The Flame virus was a huge virus that infected thousands of computers in Israel and the surrounding area. It was designed to steal data and spy on the computers it infected. As of yesterday, the US and Israel admit to having developed the virus and sending it into Iran.

Flame was developed by a US National Security agency coupled with Israel’s military. The point of Flame was to map and monitor Iran’s Internet access and network so intelligence could be collected and sent to both the US and Israeli governments. “This is about preparing the battlefield for another type of covert action,” a US intelligence official said in a statement to the Washington Post. “Cyber-collection against the Iranian program is way further down the road than this.” The cyberattack is still going on.

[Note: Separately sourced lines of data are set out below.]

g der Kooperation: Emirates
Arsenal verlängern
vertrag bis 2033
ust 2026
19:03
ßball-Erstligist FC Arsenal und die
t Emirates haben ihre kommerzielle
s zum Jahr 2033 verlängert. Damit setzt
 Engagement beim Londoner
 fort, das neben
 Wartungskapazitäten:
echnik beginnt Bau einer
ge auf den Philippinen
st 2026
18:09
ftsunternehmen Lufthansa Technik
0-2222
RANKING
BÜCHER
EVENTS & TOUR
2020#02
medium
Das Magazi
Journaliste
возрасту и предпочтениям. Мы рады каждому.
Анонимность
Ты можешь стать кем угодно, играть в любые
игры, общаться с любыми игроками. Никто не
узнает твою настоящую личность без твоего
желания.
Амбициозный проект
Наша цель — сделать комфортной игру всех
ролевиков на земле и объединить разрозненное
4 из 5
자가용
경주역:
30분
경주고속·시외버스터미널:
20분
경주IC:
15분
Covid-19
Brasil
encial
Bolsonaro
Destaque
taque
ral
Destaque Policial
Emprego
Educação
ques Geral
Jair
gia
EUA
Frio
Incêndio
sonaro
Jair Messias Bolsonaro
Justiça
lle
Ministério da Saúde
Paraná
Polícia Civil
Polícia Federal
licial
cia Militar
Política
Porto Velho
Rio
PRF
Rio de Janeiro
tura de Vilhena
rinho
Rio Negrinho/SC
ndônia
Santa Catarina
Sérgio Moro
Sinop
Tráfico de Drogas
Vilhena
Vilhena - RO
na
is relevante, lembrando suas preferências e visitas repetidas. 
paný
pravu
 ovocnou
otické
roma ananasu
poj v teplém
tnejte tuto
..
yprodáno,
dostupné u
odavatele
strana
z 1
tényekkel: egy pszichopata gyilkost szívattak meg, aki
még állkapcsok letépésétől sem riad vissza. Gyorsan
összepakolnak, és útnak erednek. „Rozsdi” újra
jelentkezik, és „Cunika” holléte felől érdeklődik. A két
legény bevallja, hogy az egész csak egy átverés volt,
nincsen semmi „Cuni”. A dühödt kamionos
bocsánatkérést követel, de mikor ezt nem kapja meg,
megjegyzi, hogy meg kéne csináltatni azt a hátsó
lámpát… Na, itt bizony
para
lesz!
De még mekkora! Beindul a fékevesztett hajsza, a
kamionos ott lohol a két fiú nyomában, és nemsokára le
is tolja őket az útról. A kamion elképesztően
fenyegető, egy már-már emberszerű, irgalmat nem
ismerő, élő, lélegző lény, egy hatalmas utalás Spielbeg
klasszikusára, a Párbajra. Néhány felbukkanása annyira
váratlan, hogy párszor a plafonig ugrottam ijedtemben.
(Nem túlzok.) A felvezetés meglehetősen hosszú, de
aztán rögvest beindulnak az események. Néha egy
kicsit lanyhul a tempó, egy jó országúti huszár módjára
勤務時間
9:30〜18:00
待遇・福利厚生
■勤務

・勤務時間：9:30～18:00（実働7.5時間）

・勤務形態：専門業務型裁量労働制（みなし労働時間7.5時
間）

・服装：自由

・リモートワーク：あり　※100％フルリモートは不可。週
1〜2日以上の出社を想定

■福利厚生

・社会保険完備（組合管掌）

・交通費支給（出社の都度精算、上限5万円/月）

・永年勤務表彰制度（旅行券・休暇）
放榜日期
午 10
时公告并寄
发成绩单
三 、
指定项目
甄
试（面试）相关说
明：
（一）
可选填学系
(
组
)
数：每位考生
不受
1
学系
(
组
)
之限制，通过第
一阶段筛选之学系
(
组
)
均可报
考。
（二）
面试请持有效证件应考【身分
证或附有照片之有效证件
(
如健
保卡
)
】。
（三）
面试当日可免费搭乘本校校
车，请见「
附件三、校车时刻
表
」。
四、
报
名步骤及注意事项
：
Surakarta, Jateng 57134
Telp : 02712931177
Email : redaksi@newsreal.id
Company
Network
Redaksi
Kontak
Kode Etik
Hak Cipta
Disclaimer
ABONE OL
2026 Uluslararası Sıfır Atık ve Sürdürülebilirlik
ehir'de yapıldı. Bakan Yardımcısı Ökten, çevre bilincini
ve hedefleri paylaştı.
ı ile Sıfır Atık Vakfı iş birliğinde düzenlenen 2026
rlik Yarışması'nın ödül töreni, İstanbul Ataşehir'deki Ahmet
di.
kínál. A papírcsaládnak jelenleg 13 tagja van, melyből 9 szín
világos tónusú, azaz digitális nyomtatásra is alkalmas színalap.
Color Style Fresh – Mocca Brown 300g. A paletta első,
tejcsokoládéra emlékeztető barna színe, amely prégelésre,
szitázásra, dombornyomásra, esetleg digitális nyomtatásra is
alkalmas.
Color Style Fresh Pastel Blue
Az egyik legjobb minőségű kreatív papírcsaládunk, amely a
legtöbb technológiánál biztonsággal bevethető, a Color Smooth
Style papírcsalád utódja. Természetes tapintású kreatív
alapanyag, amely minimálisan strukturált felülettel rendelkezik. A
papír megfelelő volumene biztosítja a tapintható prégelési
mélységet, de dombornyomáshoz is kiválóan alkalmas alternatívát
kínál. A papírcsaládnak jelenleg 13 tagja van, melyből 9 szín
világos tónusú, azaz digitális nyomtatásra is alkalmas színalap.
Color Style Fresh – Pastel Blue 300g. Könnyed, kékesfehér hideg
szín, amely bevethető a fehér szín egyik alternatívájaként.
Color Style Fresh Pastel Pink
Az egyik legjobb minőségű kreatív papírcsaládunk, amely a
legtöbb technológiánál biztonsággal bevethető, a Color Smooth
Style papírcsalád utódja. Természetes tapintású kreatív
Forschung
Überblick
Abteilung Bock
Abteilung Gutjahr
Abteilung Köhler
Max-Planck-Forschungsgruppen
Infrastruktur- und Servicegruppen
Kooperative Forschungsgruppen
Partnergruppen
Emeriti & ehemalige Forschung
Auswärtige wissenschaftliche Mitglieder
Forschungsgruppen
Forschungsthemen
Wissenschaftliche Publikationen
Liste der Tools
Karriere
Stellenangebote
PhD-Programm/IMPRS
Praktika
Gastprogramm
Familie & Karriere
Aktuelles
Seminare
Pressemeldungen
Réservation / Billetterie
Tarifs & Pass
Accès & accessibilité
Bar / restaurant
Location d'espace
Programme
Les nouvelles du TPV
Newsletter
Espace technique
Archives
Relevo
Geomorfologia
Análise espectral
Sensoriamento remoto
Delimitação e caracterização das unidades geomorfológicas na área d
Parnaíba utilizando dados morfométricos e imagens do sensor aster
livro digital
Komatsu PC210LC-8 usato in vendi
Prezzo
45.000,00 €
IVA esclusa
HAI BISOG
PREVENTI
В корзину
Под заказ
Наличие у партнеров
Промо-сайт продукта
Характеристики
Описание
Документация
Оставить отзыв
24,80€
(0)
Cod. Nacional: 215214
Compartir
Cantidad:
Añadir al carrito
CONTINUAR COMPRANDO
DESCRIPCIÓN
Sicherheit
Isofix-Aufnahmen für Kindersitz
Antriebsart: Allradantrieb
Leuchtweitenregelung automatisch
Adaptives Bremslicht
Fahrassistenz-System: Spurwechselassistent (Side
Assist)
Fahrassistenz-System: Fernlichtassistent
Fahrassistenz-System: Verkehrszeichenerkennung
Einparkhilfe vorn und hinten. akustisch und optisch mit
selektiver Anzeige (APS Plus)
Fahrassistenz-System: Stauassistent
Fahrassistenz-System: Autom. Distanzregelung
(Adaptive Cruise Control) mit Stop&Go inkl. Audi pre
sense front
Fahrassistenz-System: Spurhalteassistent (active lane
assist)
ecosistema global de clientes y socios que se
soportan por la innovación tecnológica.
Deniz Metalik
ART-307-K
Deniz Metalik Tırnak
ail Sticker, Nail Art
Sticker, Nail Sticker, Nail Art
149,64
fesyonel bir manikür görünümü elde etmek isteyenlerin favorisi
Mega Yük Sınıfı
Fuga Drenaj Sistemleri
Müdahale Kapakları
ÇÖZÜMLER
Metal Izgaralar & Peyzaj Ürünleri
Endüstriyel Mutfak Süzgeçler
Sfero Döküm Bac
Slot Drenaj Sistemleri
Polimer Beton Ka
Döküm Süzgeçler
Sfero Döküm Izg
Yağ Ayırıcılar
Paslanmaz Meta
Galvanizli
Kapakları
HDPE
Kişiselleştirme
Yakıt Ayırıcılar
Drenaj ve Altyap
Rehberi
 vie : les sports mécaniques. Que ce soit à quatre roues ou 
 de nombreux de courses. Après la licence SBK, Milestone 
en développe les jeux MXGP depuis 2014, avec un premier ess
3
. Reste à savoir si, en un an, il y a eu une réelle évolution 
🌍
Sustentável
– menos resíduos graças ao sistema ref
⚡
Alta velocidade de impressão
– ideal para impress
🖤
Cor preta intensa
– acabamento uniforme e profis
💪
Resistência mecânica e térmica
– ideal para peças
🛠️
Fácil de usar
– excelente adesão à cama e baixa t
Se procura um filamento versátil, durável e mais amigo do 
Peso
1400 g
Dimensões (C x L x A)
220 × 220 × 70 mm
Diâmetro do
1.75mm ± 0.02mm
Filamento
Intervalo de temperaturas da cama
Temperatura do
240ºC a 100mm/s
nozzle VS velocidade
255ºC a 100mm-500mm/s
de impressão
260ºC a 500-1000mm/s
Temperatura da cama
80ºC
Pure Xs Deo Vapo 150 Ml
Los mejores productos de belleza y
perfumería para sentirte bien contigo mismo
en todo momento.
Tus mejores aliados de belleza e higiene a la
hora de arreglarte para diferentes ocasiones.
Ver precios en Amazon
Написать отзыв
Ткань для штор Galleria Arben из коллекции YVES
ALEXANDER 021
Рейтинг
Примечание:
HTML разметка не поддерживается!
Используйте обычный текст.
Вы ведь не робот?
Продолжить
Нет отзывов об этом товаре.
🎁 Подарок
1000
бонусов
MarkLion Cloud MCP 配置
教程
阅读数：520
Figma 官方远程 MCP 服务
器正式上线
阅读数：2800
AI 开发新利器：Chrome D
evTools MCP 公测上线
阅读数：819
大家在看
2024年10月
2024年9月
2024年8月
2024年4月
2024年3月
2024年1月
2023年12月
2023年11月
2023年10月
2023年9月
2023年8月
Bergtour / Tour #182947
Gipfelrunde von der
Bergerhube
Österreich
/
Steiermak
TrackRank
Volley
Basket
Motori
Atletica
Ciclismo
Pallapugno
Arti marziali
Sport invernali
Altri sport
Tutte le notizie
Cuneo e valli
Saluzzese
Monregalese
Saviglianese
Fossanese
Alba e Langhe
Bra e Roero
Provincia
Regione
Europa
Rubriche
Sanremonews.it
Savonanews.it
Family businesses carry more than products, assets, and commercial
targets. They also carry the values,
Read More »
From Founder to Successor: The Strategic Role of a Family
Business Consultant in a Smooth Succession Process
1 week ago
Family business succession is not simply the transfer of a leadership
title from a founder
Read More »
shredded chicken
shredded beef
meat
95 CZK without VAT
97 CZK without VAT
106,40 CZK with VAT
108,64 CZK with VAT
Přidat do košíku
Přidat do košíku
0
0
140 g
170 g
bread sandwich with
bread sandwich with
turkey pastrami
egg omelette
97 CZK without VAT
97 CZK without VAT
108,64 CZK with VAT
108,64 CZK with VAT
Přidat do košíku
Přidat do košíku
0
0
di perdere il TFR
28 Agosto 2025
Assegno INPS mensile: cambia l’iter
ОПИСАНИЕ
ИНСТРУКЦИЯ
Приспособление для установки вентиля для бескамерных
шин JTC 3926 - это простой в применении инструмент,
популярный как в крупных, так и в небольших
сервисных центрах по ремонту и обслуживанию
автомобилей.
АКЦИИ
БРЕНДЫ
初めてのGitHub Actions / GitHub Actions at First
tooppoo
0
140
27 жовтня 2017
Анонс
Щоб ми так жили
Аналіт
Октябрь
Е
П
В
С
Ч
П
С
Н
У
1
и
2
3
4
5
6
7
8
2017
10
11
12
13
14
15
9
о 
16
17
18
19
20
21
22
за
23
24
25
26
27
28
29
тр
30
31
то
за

Flame has been in operation since 2010 but was only discovered in April. The cybersecurity department at Kaspersky noted that the virus did seem to be “state-sponsored,” but never indicated who may have been to blame for such a large and widespread malware program. The newest version of Flame is still installed on some 10,000 computers and is designed to steal audio conversations and take screenshots of computer activity. Among other systems, ATM machines and bank software in Syria, Sudan and other Middle East countries have been affected.

Though the US admitted to playing a huge part in spreading the Flame virus, very little else has been said. The prime minister of Israel, Mosh Ya’alon, publically stated last year that there might be some involvement of the US in the Flame virus. Within days, he was forced to publically state that he didn’t have any involvement with Flame.

Flame and its predecessors are still lurking around the Iranian network, and the US has not indicated when the malware will be terminated.